There are a number of adverse consequences suffered by smokers that will be well known to the readers of Thorax. However, the notion that smoking slowly cooks your lungs until they are crisp and curled is not an altogether inappropriate simile. Spanjer and colleagues demonstrate that mice lacking the Frizzled-8 receptor are protected from smoking induced inflammation (see page 312). Then using a combination of human genetic, and cell biology, studies they demonstrate an important role for Frizzled-8 in promoting inflammation and mucous hyper-secretion in smokers. These studies suggest strategies to de-frizz the lung may be useful therapies in patients with COPD.

If the improvement is to last, further supplies of the remedy are necessary!
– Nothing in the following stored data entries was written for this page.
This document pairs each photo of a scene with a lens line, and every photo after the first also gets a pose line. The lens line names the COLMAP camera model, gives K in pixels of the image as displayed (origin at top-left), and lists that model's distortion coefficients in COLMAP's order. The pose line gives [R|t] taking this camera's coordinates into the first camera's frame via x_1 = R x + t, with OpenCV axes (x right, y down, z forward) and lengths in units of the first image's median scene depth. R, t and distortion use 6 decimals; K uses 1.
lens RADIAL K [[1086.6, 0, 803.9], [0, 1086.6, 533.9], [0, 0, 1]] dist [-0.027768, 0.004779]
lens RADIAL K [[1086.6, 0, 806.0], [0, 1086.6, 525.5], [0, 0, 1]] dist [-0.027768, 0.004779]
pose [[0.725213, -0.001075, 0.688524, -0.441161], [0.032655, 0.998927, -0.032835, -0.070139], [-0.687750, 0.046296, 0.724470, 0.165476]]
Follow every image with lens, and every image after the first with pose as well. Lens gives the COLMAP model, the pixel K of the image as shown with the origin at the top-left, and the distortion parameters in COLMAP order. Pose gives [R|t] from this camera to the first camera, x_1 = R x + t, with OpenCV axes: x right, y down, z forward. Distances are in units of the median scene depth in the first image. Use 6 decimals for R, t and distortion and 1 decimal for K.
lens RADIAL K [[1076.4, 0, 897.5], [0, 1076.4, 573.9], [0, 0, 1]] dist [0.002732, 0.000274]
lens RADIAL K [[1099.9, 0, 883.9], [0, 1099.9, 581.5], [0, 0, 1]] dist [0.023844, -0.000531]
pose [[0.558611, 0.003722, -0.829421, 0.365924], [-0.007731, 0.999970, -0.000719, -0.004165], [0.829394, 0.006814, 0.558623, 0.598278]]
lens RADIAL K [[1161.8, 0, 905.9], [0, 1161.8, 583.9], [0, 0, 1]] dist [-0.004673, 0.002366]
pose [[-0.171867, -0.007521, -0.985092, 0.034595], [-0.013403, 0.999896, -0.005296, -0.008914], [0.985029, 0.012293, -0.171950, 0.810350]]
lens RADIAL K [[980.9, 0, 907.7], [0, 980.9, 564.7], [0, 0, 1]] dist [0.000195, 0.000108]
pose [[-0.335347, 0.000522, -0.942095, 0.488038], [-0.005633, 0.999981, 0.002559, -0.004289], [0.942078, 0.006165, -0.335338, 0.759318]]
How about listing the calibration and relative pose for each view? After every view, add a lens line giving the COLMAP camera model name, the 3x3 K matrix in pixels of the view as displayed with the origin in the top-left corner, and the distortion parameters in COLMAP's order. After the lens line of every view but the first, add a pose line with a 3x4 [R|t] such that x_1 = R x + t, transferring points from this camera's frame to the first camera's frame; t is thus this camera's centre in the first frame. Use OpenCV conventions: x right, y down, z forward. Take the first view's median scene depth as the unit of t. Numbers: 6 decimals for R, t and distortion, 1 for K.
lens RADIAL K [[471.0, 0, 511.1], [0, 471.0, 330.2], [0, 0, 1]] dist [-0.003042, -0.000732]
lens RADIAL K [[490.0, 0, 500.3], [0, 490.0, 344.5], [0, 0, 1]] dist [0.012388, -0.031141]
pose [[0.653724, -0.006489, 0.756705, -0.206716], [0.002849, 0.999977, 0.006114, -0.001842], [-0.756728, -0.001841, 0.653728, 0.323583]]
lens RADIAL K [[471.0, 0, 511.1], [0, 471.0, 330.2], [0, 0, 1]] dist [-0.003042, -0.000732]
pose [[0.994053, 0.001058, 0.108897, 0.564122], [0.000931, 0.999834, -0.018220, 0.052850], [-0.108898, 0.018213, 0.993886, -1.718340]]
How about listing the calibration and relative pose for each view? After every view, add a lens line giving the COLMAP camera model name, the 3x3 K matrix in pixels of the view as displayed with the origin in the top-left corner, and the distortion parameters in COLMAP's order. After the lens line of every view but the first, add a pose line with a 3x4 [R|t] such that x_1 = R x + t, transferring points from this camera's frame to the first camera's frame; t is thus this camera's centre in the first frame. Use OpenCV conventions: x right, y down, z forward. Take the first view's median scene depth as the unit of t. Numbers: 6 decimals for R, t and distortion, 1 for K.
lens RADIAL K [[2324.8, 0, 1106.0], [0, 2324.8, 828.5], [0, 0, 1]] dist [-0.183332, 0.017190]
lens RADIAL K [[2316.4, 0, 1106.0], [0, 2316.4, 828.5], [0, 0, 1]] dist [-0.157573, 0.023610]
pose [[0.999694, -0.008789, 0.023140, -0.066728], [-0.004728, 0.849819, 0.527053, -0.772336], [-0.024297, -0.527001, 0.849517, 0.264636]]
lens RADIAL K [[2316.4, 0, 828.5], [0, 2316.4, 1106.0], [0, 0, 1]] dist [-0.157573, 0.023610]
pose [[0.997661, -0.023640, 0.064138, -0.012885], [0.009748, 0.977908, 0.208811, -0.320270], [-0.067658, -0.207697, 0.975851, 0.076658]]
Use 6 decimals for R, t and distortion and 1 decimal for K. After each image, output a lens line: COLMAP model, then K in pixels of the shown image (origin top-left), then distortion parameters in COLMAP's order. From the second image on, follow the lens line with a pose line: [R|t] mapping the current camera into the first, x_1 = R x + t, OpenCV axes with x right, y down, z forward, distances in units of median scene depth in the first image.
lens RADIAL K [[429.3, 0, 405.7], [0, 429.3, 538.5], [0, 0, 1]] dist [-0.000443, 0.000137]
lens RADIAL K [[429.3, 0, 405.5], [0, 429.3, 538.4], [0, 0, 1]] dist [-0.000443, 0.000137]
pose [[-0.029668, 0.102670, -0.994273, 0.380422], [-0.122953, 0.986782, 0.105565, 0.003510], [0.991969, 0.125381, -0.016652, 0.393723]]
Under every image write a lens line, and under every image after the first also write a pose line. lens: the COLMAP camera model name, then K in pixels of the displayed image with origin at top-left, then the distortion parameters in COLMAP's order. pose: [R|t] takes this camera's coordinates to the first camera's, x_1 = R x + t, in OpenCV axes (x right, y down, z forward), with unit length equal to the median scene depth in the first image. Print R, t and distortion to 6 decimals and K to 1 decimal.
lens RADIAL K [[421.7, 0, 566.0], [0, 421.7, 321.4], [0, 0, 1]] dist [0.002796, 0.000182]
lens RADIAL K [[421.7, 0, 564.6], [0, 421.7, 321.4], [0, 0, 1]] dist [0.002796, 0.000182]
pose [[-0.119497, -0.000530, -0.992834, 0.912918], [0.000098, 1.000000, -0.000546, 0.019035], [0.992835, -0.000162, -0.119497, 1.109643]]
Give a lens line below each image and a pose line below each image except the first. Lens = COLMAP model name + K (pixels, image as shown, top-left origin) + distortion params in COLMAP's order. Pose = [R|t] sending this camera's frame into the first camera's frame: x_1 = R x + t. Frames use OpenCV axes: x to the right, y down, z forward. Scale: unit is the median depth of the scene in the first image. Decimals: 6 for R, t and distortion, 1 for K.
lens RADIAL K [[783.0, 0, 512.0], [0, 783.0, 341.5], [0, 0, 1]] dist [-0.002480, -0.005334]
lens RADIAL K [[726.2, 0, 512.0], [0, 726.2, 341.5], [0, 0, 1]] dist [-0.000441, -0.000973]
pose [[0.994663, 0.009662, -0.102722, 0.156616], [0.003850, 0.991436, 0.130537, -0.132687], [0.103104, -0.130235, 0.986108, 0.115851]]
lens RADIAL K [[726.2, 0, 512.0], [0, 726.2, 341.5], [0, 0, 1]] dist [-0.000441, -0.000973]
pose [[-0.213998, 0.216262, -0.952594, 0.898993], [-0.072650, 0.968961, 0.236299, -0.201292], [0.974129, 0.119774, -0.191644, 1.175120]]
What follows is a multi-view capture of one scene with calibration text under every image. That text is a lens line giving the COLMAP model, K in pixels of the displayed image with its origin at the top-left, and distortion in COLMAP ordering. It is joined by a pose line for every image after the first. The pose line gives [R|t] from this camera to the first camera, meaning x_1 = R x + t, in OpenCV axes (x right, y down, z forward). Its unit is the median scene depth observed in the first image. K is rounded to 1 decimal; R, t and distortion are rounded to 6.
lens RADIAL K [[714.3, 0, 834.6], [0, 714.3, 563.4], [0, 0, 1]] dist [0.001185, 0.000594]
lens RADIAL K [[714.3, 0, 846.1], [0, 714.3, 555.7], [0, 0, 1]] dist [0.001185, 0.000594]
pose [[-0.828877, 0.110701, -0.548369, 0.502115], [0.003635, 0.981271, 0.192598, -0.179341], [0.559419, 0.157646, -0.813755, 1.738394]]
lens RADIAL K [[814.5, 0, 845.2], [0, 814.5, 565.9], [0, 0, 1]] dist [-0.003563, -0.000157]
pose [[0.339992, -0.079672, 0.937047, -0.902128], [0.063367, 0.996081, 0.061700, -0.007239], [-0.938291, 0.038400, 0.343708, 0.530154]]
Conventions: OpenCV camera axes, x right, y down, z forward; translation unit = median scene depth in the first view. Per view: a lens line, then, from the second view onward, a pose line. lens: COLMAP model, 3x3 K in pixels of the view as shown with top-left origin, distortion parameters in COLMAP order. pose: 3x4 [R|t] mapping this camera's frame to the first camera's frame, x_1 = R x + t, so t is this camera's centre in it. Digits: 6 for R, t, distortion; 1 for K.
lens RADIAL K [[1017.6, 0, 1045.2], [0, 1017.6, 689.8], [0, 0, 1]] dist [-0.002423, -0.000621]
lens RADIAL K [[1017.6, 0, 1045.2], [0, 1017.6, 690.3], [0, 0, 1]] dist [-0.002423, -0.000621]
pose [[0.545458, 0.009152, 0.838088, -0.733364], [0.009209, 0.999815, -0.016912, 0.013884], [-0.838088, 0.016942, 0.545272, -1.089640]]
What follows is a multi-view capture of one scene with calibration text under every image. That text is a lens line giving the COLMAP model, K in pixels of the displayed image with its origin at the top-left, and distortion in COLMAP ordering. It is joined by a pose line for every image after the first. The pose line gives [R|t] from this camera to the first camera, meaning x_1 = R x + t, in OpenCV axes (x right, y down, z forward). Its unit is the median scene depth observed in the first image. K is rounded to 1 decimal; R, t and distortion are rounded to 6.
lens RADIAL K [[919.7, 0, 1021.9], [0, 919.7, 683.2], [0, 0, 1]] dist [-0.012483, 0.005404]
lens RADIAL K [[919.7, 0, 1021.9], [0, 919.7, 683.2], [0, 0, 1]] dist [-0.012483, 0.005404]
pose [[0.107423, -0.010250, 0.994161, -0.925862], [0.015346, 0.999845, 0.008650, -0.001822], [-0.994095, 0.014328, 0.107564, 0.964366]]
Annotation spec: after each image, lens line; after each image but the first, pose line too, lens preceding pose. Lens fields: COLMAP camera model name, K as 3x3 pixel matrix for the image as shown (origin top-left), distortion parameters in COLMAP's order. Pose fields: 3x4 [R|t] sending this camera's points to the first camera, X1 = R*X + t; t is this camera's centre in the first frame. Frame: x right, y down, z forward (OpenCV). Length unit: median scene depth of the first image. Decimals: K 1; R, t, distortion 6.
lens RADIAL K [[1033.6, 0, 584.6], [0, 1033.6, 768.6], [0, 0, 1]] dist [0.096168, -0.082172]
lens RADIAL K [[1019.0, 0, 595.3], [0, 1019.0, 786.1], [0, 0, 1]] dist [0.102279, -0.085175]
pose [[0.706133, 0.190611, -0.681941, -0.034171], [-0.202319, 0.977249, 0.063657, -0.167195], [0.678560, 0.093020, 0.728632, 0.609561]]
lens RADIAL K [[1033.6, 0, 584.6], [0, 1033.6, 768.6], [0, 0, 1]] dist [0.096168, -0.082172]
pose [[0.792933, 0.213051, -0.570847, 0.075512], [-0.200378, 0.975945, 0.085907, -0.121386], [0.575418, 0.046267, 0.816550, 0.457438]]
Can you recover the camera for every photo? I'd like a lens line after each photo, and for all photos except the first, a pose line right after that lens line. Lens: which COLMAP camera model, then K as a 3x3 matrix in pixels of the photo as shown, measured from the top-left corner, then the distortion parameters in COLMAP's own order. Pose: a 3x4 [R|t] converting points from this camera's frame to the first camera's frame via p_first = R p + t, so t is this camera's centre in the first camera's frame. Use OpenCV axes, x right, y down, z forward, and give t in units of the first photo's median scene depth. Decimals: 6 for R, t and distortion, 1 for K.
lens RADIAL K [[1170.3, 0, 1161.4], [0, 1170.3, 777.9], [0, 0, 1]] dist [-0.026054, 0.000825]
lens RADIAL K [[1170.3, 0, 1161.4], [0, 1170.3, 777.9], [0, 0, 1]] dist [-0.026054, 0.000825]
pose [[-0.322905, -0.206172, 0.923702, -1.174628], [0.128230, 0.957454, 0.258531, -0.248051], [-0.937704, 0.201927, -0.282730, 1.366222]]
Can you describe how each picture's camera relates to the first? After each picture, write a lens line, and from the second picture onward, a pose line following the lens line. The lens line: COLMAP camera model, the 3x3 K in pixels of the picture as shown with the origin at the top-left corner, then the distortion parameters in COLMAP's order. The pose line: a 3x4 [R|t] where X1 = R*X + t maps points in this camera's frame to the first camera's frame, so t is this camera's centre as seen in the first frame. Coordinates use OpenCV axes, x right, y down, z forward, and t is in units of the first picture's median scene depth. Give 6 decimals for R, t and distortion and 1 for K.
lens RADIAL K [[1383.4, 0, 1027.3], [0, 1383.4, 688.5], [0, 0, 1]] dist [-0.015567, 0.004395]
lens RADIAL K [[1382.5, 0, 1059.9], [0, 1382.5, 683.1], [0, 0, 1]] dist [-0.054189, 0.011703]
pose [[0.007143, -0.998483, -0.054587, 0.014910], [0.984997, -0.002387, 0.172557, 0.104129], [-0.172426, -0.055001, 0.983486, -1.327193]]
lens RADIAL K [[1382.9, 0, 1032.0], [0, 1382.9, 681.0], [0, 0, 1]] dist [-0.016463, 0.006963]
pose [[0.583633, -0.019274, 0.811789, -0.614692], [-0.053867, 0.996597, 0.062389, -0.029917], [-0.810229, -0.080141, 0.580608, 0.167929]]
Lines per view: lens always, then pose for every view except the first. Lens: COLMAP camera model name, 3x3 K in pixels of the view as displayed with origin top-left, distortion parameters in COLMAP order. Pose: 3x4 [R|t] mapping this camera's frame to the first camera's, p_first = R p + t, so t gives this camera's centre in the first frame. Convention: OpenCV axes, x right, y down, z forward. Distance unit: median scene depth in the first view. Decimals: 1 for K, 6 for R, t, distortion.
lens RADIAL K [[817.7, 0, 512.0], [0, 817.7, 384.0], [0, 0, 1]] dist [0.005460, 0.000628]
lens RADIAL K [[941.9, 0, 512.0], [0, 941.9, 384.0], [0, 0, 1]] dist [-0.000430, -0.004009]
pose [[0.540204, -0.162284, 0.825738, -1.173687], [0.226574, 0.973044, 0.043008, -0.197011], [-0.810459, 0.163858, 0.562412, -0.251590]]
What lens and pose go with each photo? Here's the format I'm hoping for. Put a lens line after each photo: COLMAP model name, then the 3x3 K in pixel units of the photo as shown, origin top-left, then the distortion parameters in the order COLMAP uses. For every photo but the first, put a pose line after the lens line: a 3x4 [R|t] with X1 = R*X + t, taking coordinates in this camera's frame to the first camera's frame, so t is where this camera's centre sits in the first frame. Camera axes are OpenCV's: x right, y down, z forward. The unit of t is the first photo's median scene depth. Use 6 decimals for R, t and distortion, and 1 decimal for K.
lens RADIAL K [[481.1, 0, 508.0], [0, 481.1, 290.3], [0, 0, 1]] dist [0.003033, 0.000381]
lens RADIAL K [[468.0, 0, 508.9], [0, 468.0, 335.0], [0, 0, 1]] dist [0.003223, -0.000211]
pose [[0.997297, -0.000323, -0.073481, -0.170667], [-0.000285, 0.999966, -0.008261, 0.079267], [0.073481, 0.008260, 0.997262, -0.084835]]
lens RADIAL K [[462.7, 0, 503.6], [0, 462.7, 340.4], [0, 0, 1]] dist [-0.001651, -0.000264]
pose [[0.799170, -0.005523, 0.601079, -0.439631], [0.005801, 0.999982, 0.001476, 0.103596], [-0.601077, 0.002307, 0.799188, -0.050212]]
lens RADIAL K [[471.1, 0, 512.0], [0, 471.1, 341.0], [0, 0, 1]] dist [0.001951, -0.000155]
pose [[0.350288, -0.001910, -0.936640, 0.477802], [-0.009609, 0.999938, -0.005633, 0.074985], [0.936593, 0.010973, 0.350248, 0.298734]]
In 1949 the Annals of Rheumatic Disease (another BMJ journal) published a case series by Hench, Kendal, Slocumb and Polley, from the Mayo Clinic. It described the remarkable effects of adrenal and pituitary adrenocortical hormones on Rheumatoid Arthritis.1 This full text document is well worth reading. In 1950 Kendall and Hench, along with Reichstein, from Basel, were awarded the Nobel Prize for their discoveries and use of cortisone. The adverse effects of cortisone have been recognised for just as long, indeed the Nobel Awarding Speech from 1950 describes some of the consequences of long term steroid use “Unfortunately if the improvement is to last, further supplies of the remedy are necessary, and during the process more or less serious secondary effects in the form of fullness of the face, the growth of hair on the face in women, nervous symptoms, etc.” It is, therefore, sobering to think that despite the advances in anti-inflammatory therapies made since the discovery of cortisone, the side effects of corticosteroids are still a major cause of morbidity in asthma. Many of the consequences of steroids are described in this study from the British Thoracic Society Asthma Registry, and it is perhaps unsurprising given the observations in 1950, that obesity and nervous symptoms are prominent, although there is no mention of hirsuitism. If there was any doubt of the urgent need for novel anti-inflammatory drugs for asthma, these data from the BTS registry are another timely reminder of their importance (see page 339, Editors' choice).

Enough to make your eyes water…

The thought of pneumoscrotum is enough to make your editors' eyes water… Those of a nervous disposition may want to avoid one of this month's “Images in thorax” but if you are made of sterner stuff turn to page 386 and sharpen your diagnostic skills on the Man in the bubble.